The quotation adds authenticity to his speech, the fact that it is not just Luther King visioning equality, but the respected and cherished men who signed the declaration.
The next part is:
“I have a dream that one day on the red hills of Georgia, the sons of former slaves and the sons of former slave owners will be able to sit down together at the table of brotherhood”.
He uses the state of Georgia as an example, as that was a place where racism was evident. He imagines that Negroes and Whites are at peace. He expresses this using a metaphor that they will be together at the ‘table of brotherhood’
“I have a dream that one day even the state of Mississippi, a state sweltering with the heat of injustice, sweltering with the heat of oppression, will be transformed into an oasis of freedom and justice”

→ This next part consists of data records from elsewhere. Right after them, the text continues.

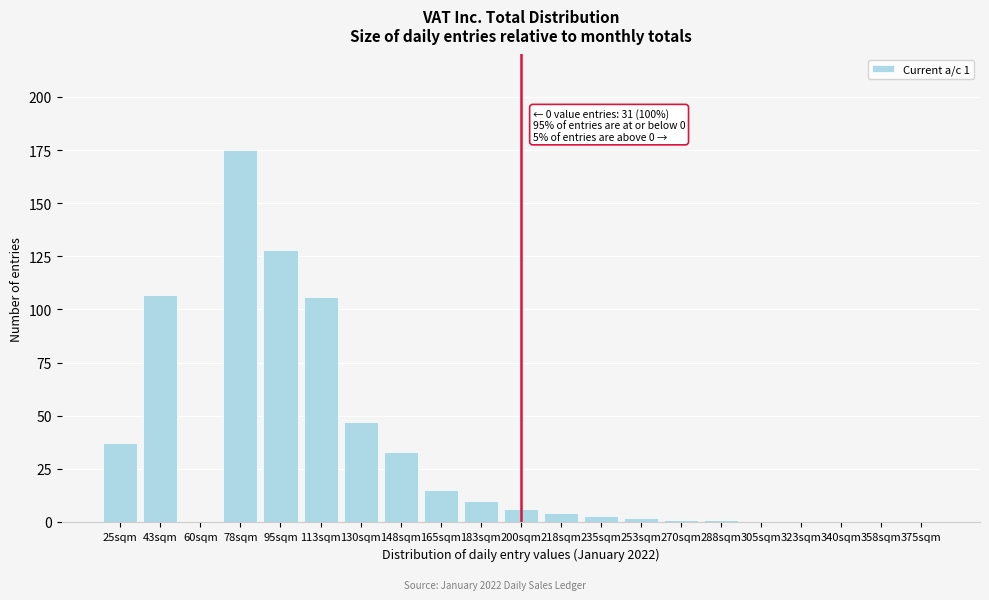

Reading left to right, extract all data points from this chart.

25sqm=37	43sqm=107	60sqm=0	78sqm=175	95sqm=128	113sqm=106	130sqm=47	148sqm=33	165sqm=15	183sqm=10	200sqm=6	218sqm=4	235sqm=3	253sqm=2	270sqm=1	288sqm=1	305sqm=0	323sqm=0	340sqm=0	358sqm=0	375sqm=0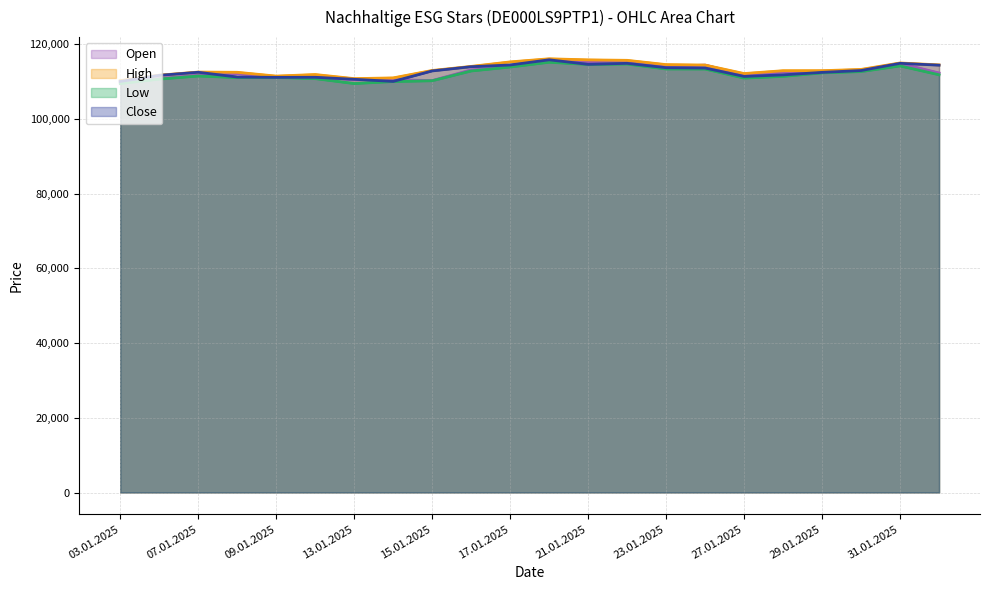

The Low series shows 111067 at 13.01.2025. True or false?

True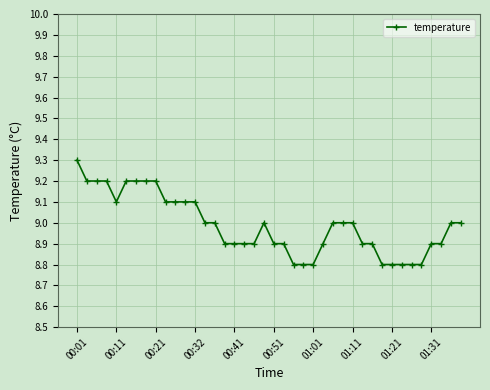

What is the average value?

9.0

Luther King describes the state of Mississippi as ‘sweltering with the heat of injustice…heat of oppression’. This references the fact that Mississippi has very high temperatures, and he is saying that the ‘heat’ of racism is like the actual ‘heat’ of the state. To me, this means that it is uncomfortable and unbearable. He dreams of Mississippi being an ‘oasis’, which has connotations of calm and peace. He also adds the abstract nouns ‘freedom’ and ‘justice’
“I have a dream that my four little children will one day live in a nation where they will not be judged by the colour of their skin but by the content of their character”

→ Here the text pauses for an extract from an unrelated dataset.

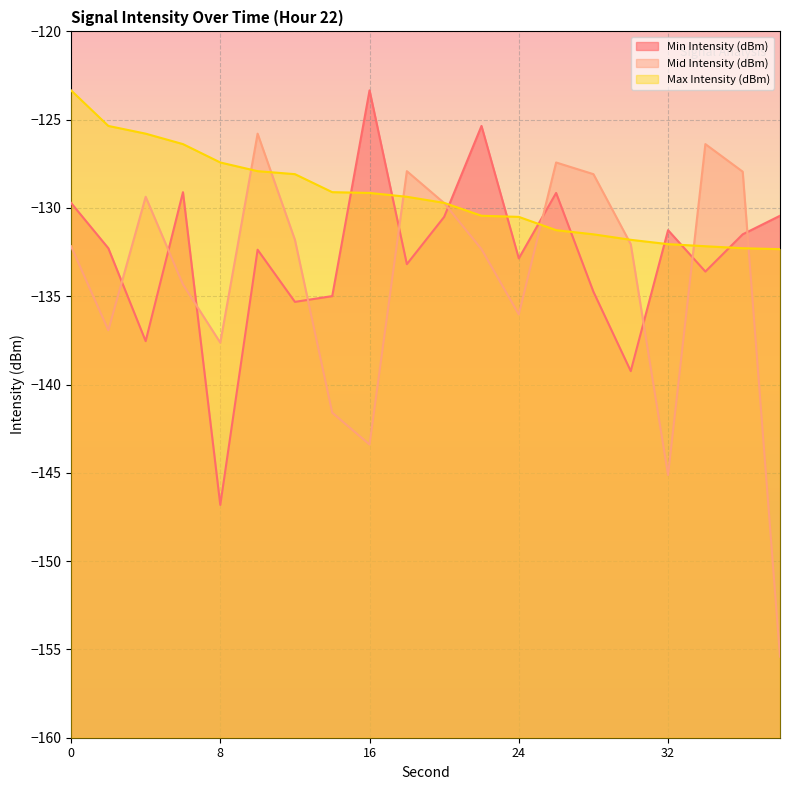

Between 26 and 32, which is larger?

26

This part of his dream is very personal, as he expresses his feelings about his own children, wanting them to live in a better world. This will be a part of the speech many fathers and mothers would relate to.
“I have a dream that one day, down in Alabama, with its vicious racists, with its governor having his lips dripping with the words of "interposition" and "nullification" -- one day right there in Alabama little black boys and black girls will be able to join hands with little white boys and white girls as sisters and brothers”
In this section of speech, Luther King is very emotional, you can feel his anger. He actually singles out the governor of Alabama, naming him as a racist. He uses very unflattering language to describe what the Governor has previously said…‘lips dripping with the words of “interposition” and “nullification”. Here he is mocking his words, and counteracts them with his dream.
“I have a dream that one day every valley shall be exalted, and every hill and mountain shall be made low, the rough places will be made plain, and the crooked places will be made straight; "and the glory of the Lord shall be revealed and all flesh shall see it together."
This part contains religious language, which gives a sense of drama and quotes from the bible (Isaiah 40:5). Interestingly, he seems to be saying that stopping racism is what God wants.
“This is our hope, and this is the faith that I go back to the South with”
Here King is stating his hope should be shared by his audience, by using the personal pronoun ‘our’. Semantically this means that the hope belongs to himself, and the audience. ‘Hope’ and ‘faith’ are very positive lexis, and by using these 2 abstract nouns, King is giving his audience something to take home.
I thoroughly enjoyed analysing the speeches. I feel I have learnt a lot about the history behind the speakers.
It was also very linguistically interesting to see how language was used by the speakers to fight against racism, and to discover the features used to achieve this. It has helped me understand the use of language to persuade.
Both speeches now have an iconic nature, and after analysing them, I admire the speakers even more.
Some aspects of the speeches differ from what I was expecting. Although I expected Kings Speech to be emotional, it is made much more dramatic by the excessive use of imagery and rhetoric.
I thought that Lincoln’s speech would also be emotional, but he was much more understated than King. I believe this to be because of the time period it was spoken in. Also it was to mourn and commemorate the soldiers, so Lincoln might of felt it to be disrespectful to be too dramatic.
In King’s speech, I found some forms of relaxed language, which I wasn’t expecting. I can now see this made King more accessible and friendly.